Citando um trecho da socióloga, “A monocultura da produtividade capitalista vive numa relação simbiótica com a monocultura do saber”. Dessa maneira, toda espécie de produção que não se enquadre na capitalista, ou seja que não vise acima de tudo o lucro, passa a ser invisibilizada e desvalorizada. Esse processo ocorre com os Movimentos Sociais que lutam pelo direito à terra e pelo direito de nela trabalhar. As pessoas  que compõe o MST buscam se assentar em terras improdutivas e não produzir a partir de uma lógica latifundiária do agronegócio e da exportação. A produção desses movimentos é mais voltada para a técnica de agricultura familiar, com a implementação de sistemas agroflorestais (SAF) e hortifrutigranjeiros; são plantações que abastecem o mercado interno de alimentos e não pretendem trabalhar com monoculturas de exportação. Deste modo, justamente por não utilizarem da terra apenas como uma ferramenta monolítica do capital tais grupos são considerados -citando o DES. Luís Augusto Coelho Braga- prejudiciais para a população e  economia. Alias são postos em uma condição de marginalidade encarados como criminosos e terroristas.
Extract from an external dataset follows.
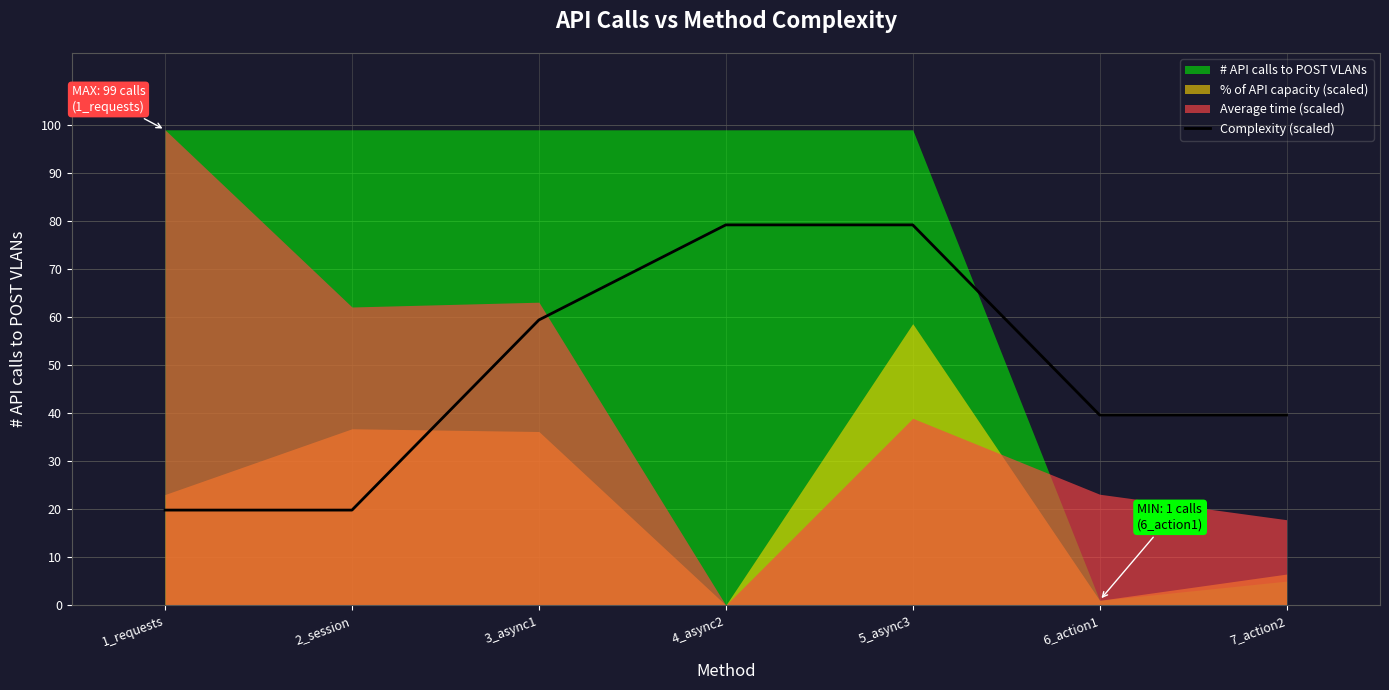

The value at 7_action2 is 39.6. True or false?

True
Depreende-se da análise realizada que a decisão proferida, contra a reintegração de posse, pela Décima Nona Câmara Cível foi uma demonstração de que existe a possibilidade do direito ser um aparato emancipatório. A conquista judicial alcançada pelo MST demonstra que os desembargadores que votaram contra o agravo de instrumento conseguiram enxergar o conflito de uma forma ecológica e não se prenderam apenas a máxima positivista de que a lei é igual para todos.